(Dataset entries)
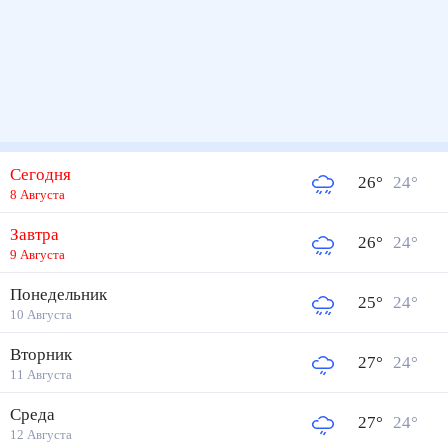
Сегодня
26
°
24
°
8 Августа
Завтра
26
°
24
°
9 Августа
Понедельник
25
°
24
°
10 Августа
Вторник
27
°
24
°
11 Августа
Среда
27
°
24
°
12 Августа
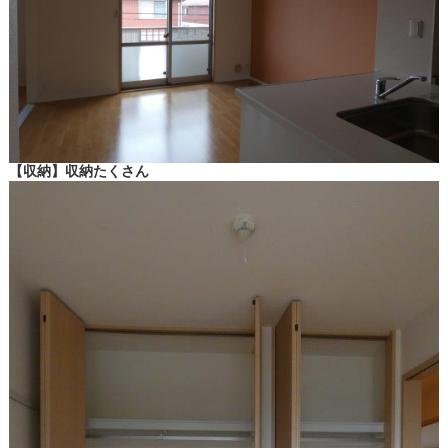
【収納】収納たくさん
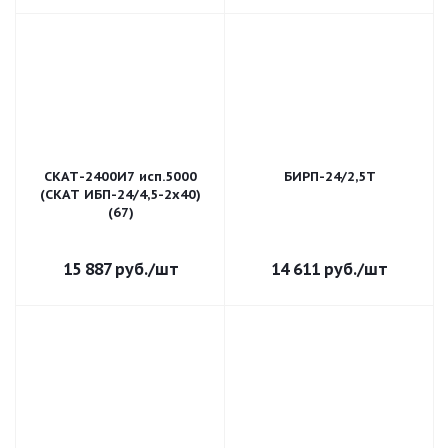
СКАТ-2400И7 исп.5000
БИРП-24/2,5Т
(СКАТ ИБП-24/4,5-2x40)
(67)
15 887
руб.
/шт
14 611
руб.
/шт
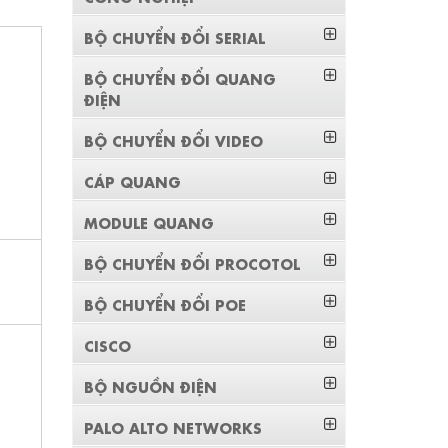
BỘ CHUYỂN ĐỔI SERIAL
BỘ CHUYỂN ĐỔI QUANG
ĐIỆN
BỘ CHUYỂN ĐỔI VIDEO
CÁP QUANG
MODULE QUANG
BỘ CHUYỂN ĐỔI PROCOTOL
BỘ CHUYỂN ĐỔI POE
CISCO
BỘ NGUỒN ĐIỆN
PALO ALTO NETWORKS
,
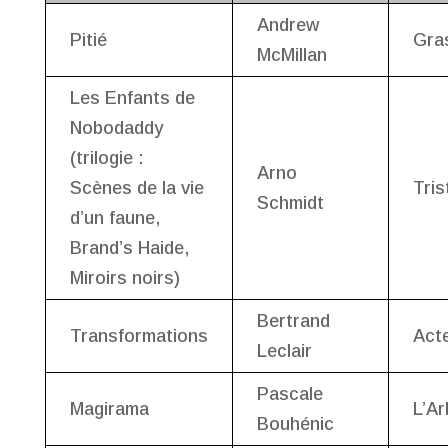
Andrew
Pitié
Gra
McMillan
Les Enfants de
Nobodaddy
(trilogie :
Arno
Scènes de la vie
Tris
Schmidt
d’un faune,
Brand’s Haide,
Miroirs noirs)
Bertrand
Transformations
Act
Leclair
Pascale
Magirama
L’Ar
Bouhénic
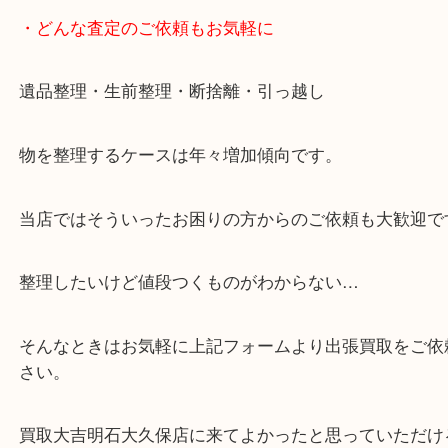
※元旦を除く
・全国1,100店舗以上で展開しているスケールメリ
額査定！
・貴金属などのお品物の他にも絵画や骨董品・家電
広く鑑定が可能！
・店舗販売していないのでいつでも安定した高相場
可能！
・どんな査定のご依頼もお気軽に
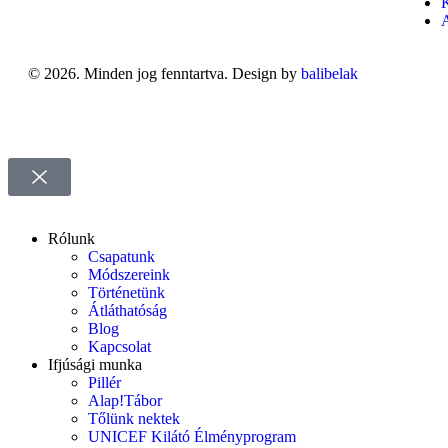
© 2026. Minden jog fenntartva. Design by
balibelak
Rólunk
Csapatunk
Módszereink
Történetünk
Átláthatóság
Blog
Kapcsolat
Ifjúsági munka
Pillér
Alap!Tábor
Tőlünk nektek
UNICEF Kilátó Élményprogram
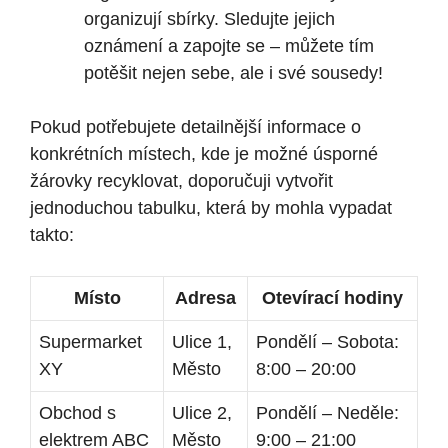
organizují sbírky. Sledujte jejich
oznámení a zapojte se – můžete tím
potěšit nejen sebe, ale i své sousedy!
Pokud potřebujete detailnější informace o
konkrétních místech, kde je možné úsporné
žárovky recyklovat, doporučuji vytvořit
jednoduchou tabulku, která by mohla vypadat
takto:
Místo
Adresa
Otevírací hodiny
Supermarket
Ulice 1,
Pondělí – Sobota:
XY
Město
8:00 – 20:00
Obchod s
Ulice 2,
Pondělí – Neděle:
elektrem ABC
Město
9:00 – 21:00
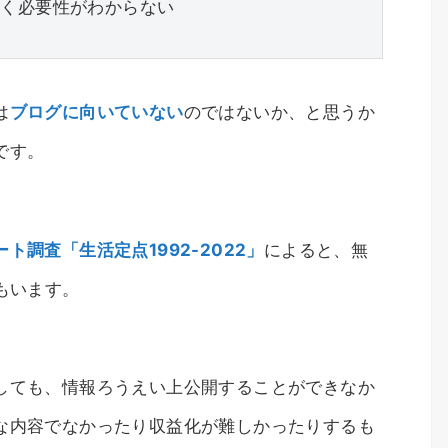
書く必要性がわからない
は
ブログに向いていない
のではないか、と思うか
です。
ト調査「生活定点1992-2022」
によると、無
もいます。
しても、情報ろうえい上公開することができなか
な内容でなかったり収益化が難しかったりするも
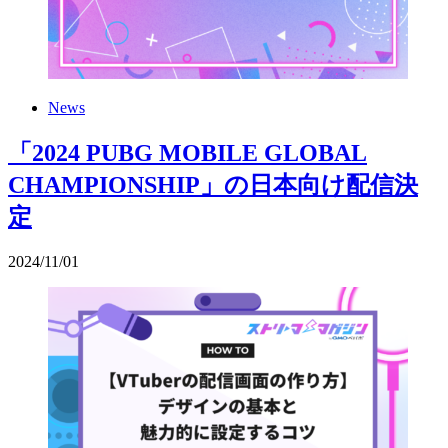
News
「2024 PUBG MOBILE GLOBAL
CHAMPIONSHIP」の日本向け配信決
定
2024
/
11
/
01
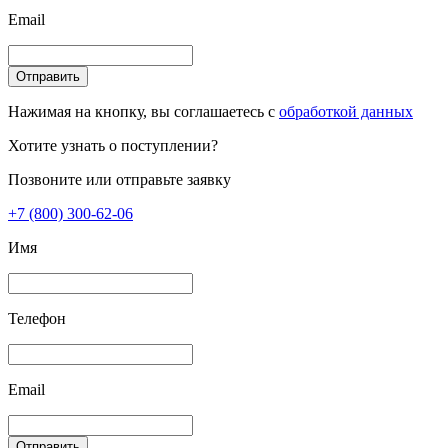
Email
Отправить
Нажимая на кнопку, вы соглашаетесь с
обработкой данных
Хотите узнать о поступлении?
Позвоните или отправьте заявку
+7 (800) 300-62-06
Имя
Телефон
Email
Отправить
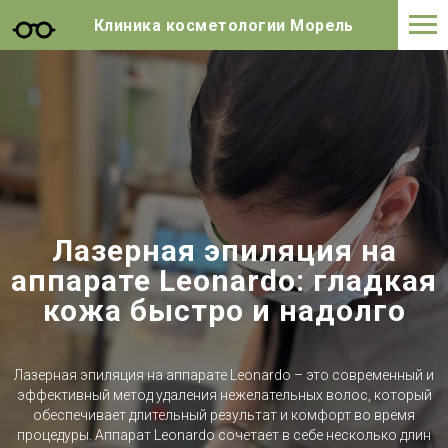
Клиника косметологии Морель
Лазерная эпиляция на
аппарате Leonardo: гладкая
кожа быстро и надолго
Лазерная эпиляция на аппарате Leonardo – это современный и
эффективный метод удаления нежелательных волос, который
обеспечивает длительный результат и комфорт во время
процедуры. Аппарат Leonardo сочетает в себе несколько длин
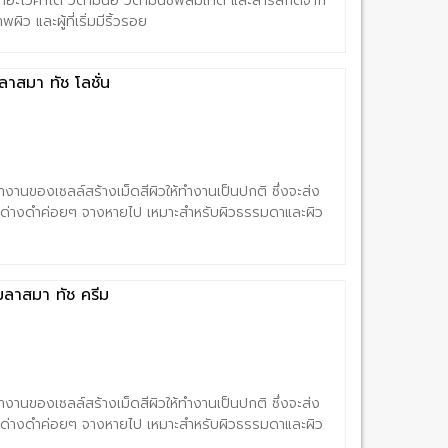
ากอะโวคาโด วิตามินอี วิตามินซีพัลมิเทต และสารสกัดจาก
ว และผู้ที่เริ่มมีริ้วรอย
ลาสมา ทัช โลชั่น
งานของเซลล์สร้างเม็ดสีผิวให้ทำงานเป็นปกติ ซึ่งจะส่ง
จุดด่างดำค่อยๆ จางหายไป เหมาะสำหรับผิวธรรมดาและผิว
มลาสมา ทัช ครีม
งานของเซลล์สร้างเม็ดสีผิวให้ทำงานเป็นปกติ ซึ่งจะส่ง
จุดด่างดำค่อยๆ จางหายไป เหมาะสำหรับผิวธรรมดาและผิว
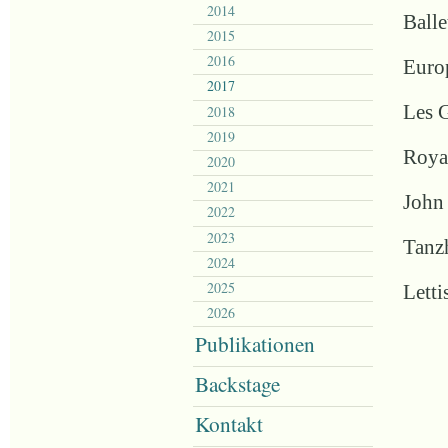
2014
Ball
2015
2016
Euro
2017
Les G
2018
2019
Roya
2020
2021
John 
2022
2023
Tanz
2024
2025
Letti
2026
Publikationen
Backstage
Kontakt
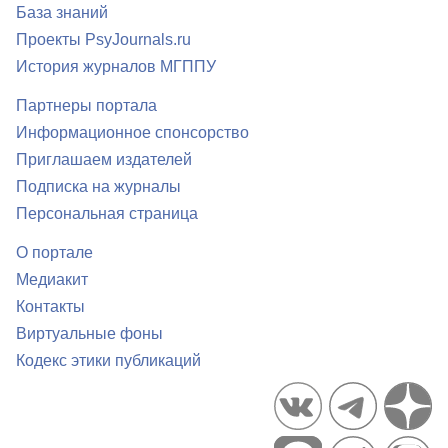
База знаний
Проекты PsyJournals.ru
История журналов МГППУ
Партнеры портала
Информационное спонсорство
Приглашаем издателей
Подписка на журналы
Персональная страница
О портале
Медиакит
Контакты
Виртуальные фоны
Кодекс этики публикаций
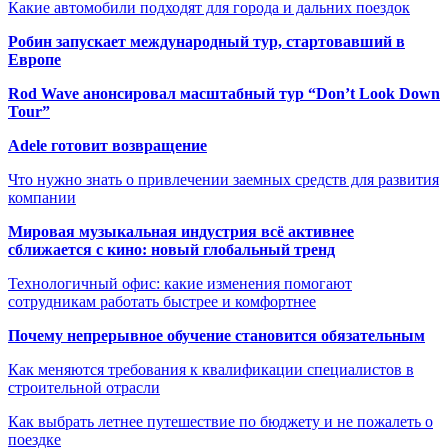
Какие автомобили подходят для города и дальних поездок
Робин запускает международный тур, стартовавший в
Европе
Rod Wave анонсировал масштабный тур “Don’t Look Down
Tour”
Adele готовит возвращение
Что нужно знать о привлечении заемных средств для развития
компании
Мировая музыкальная индустрия всё активнее
сближается с кино: новый глобальный тренд
Технологичный офис: какие изменения помогают
сотрудникам работать быстрее и комфортнее
Почему непрерывное обучение становится обязательным
Как меняются требования к квалификации специалистов в
строительной отрасли
Как выбрать летнее путешествие по бюджету и не пожалеть о
поездке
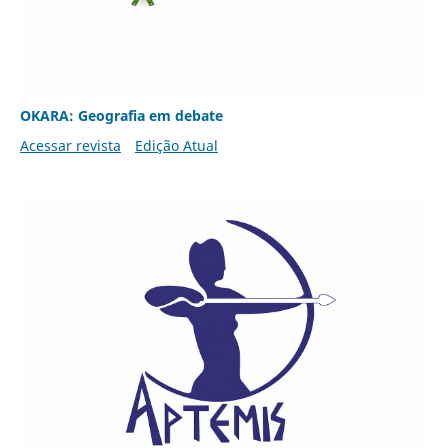
OKARA: Geografia em debate
Acessar revista
Edição Atual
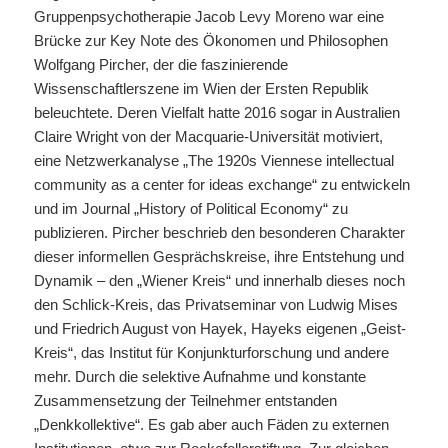
Gruppenpsychotherapie Jacob Levy Moreno war eine
Brücke zur Key Note des Ökonomen und Philosophen
Wolfgang Pircher, der die faszinierende
Wissenschaftlerszene im Wien der Ersten Republik
beleuchtete. Deren Vielfalt hatte 2016 sogar in Australien
Claire Wright von der Macquarie-Universität motiviert,
eine Netzwerkanalyse „The 1920s Viennese intellectual
community as a center for ideas exchange“ zu entwickeln
und im Journal „History of Political Economy“ zu
publizieren. Pircher beschrieb den besonderen Charakter
dieser informellen Gesprächskreise, ihre Entstehung und
Dynamik – den „Wiener Kreis“ und innerhalb dieses noch
den Schlick-Kreis, das Privatseminar von Ludwig Mises
und Friedrich August von Hayek, Hayeks eigenen „Geist-
Kreis“, das Institut für Konjunkturforschung und andere
mehr. Durch die selektive Aufnahme und konstante
Zusammensetzung der Teilnehmer entstanden
„Denkkollektive“. Es gab aber auch Fäden zu externen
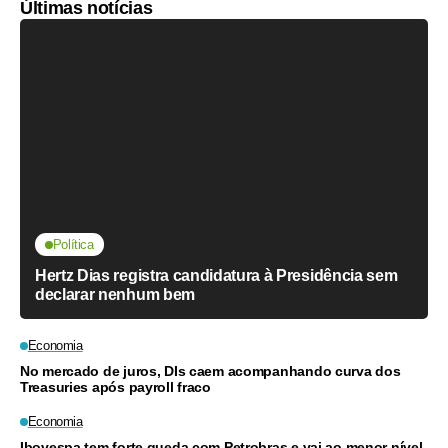
Últimas notícias
Política
Hertz Dias registra candidatura à Presidência sem
declarar nenhum bem
Economia
No mercado de juros, DIs caem acompanhando curva dos
Treasuries após payroll fraco
Economia
Ibovespa tem forte queda com Petrobras e vai ao menor nível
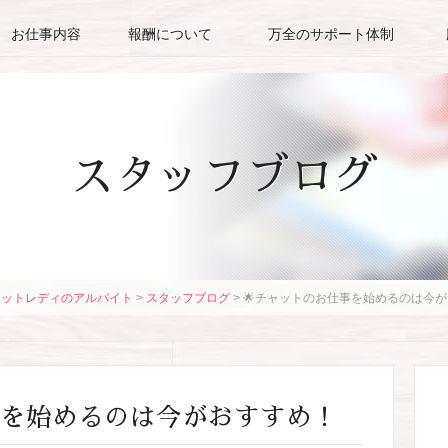
お仕事内容
報酬について
万全のサポート体制
スタッフブログ
ャットレディのアルバイト
>
スタッフブログ
>
🌟チャットのお仕事を始めるのは今
事を始めるのは今がおすすめ！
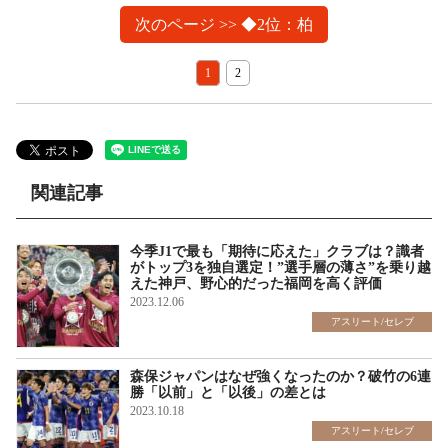
次のページ >> ◆2位：柏
1
2
関連記事
今季J1で最も「期待に応えた」クラブは？識者
がトップ3を独自選定！”選手層の薄さ”を乗り越
えた神戸、野心的だった福岡を高く評価
2023.12.06
アスリート/セレブ
森保ジャパンはなぜ強くなったのか？破竹の6連
勝「以前」と「以後」の差とは
2023.10.18
アスリート/セレブ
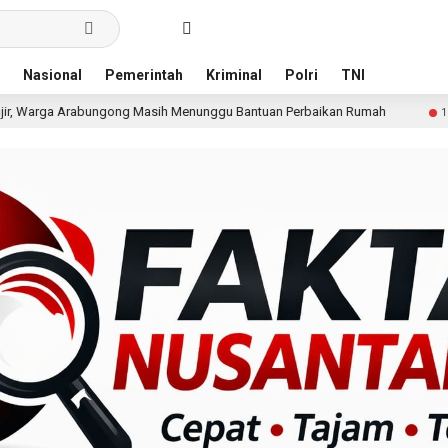
Nasional
Pemerintah
Kriminal
Polri
TNI
Masih Menunggu Bantuan Perbaikan Rumah
Pria Terduga 
1 hari lalu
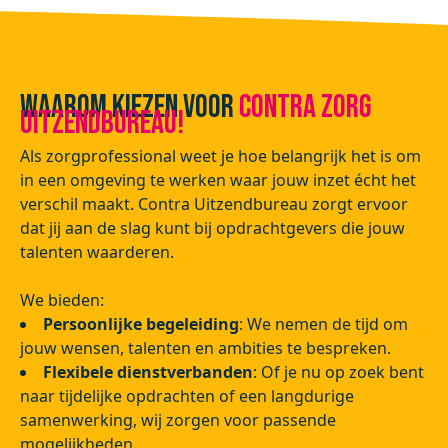
Waarom kiezen voor
Contra Zorg
Uitzendbureau!
Als zorgprofessional weet je hoe belangrijk het is om
in een omgeving te werken waar jouw inzet écht het
verschil maakt. Contra Uitzendbureau zorgt ervoor
dat jij aan de slag kunt bij opdrachtgevers die jouw
talenten waarderen.
We bieden:
Persoonlijke begeleiding
: We nemen de tijd om
jouw wensen, talenten en ambities te bespreken.
Flexibele dienstverbanden
: Of je nu op zoek bent
naar tijdelijke opdrachten of een langdurige
samenwerking, wij zorgen voor passende
mogelijkheden.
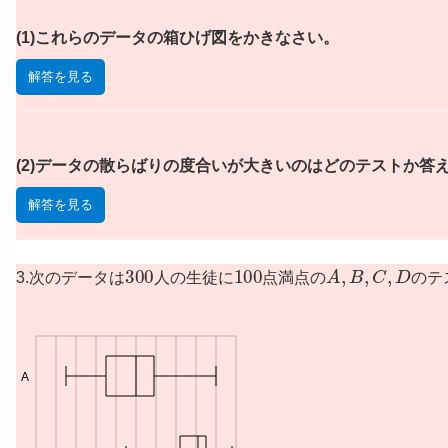
(1)これらのデータの箱ひげ図をかきなさい。
解答を見る
(2)データの散らばりの度合いが大きいのはどのテストか答
解答を見る
300
100
A
,
B
,
C
,
D
3.次のデータは
人の生徒に
点満点の
のテ
A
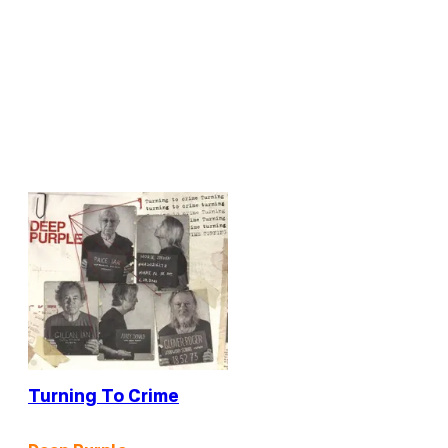
Turning To Crime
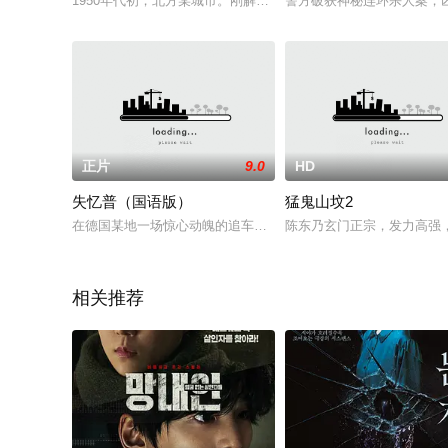
1950年代初，北方某城市。刚解放不久的城市百废待兴。国际
警方破获神秘连环杀人案，
正片
9.0
HD
失忆普（国语版）
猛鬼山坟2
在德国某地一场惊心动魄的追车较量中，一辆宝马车车毁人伤，
陈东乃玄门正宗，发力高强
相关推荐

| EXERCISE PROMPT |
The lines to set down run from the line with "Кодекс этики публикаций" up to and including the line with "Wissenschaftlerszene im Wien" in the entries above. Reproduce them exactly, with no pictures.

| RESULT BELOW |
Кодекс этики публикаций
Какие автомобили подходят для города и дальних поездок
Робин запускает международный тур, стартовавший в
Европе
Rod Wave анонсировал масштабный тур “Don’t Look Down
Tour”
Adele готовит возвращение
Что нужно знать о привлечении заемных средств для развития
компании
Мировая музыкальная индустрия всё активнее
сближается с кино: новый глобальный тренд
Технологичный офис: какие изменения помогают
сотрудникам работать быстрее и комфортнее
Почему непрерывное обучение становится обязательным
Как меняются требования к квалификации специалистов в
строительной отрасли
Как выбрать летнее путешествие по бюджету и не пожалеть о
поездке
OKARA: Geografia em debate
Acessar revista
Edição Atual
Gruppenpsychotherapie Jacob Levy Moreno war eine
Brücke zur Key Note des Ökonomen und Philosophen
Wolfgang Pircher, der die faszinierende
Wissenschaftlerszene im Wien der Ersten Republik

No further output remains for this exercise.